Calm, inquisitive cats may loosely swish their tail through the air in slow, graceful, fluid movements. Abrupt, rhythmic movements, such as tip-flicking, side-to-side wagging, and thrashing, are escalating signs of agitation. The faster the tail, the greater the tension.

Signs of a happy tail: A chilled-out, “happy” cat’s tail is loosely held away from their body, somewhere between horizontal and upright. When the tail is completely upright and either curled at the tip or quivering, it’s likely that the cat is overjoyed to see you. If it’s fluffed up like a bottlebrush, the cat is trying to look bigger. That signals fear – so back off!

Tail Mood Guage.
Sunny disposition:
  • Overjoyed tip curl – Tail upright with a curled or quivering tip – may progress to wrapping around your legs.
  • Friendly upright tail – Tail held straight up and possibly an enthusiastic quiver.
  • Neutral relaxed tail – Loose horizontal tail with slow and graceful swishing.
  • Low tail – Covert situations such as stalking prey, anxiety, pain, injury, illness, Persian breed’s trait.
Thundery mood:
  • Tucked-in tail – Tail held close to the body – apprehension, fear, pain, illness.
  • Tip-flicking tail – Tail tip flicking and twitching – agitation.
  • Thrashing tail – Tail wagging or thumping – fear, frustration, and rage.

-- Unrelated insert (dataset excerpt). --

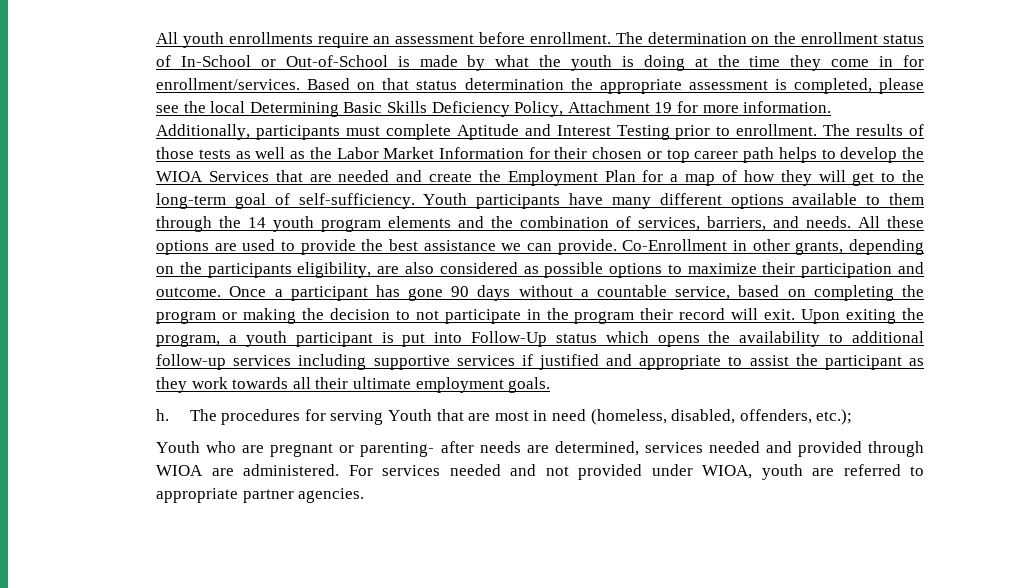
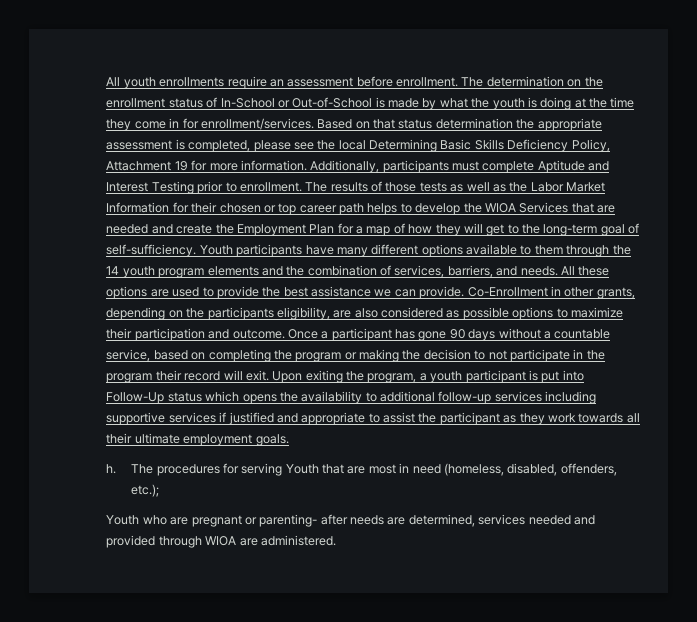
[348,464,924,480] [156,488,365,503] For services needed and not provided under WIOA, youth are referred to appropriate partner agencies. -> (336, 540) none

Watch your cat’s tail in different situations, but don’t focus on it entirely. It’s only one part of the whole communication picture, which can change in the blink of an eye. It’s all too easy to make assumptions or give things labels, but the key to successful cat watching is to keep a cool head, look at the full picture, and consider the cat’s behavior in context. Take an objective view and assess what you see, before coloring events with an interpretation. For example, if your elderly cat stops greeting you with an upright tail a knee-jerk response would be “My cat’s getting cranky with old age.” The cool-headed assessment would be, “My cat sleeps a lot, is stiff when they get up, moves more slowly, pees in front of the litter-box, and has matted fur – they’re overdue  check-up from the vet.”

Film Your Cat.

However closely you watch your cat and their interactions, it’s easy to miss the nuances of cat “chats” in real time. If you’re serious about developing your cat watching skills, filming them in different scenarios and watching it back in slow motion or with freeze-frame gives you the chance to study the subtle signs in detail.

Keep Calm.

If we notice what we consider to be “bad” behavior, without understanding a cat’s way of thinking and responding to things, it can be tempting to launch in and try to stop it. But shouting at your cat or squirting them with water will only make them stressed or fearful, which can make matters worse; staying calm and measured will help ease tension and defuse the situation.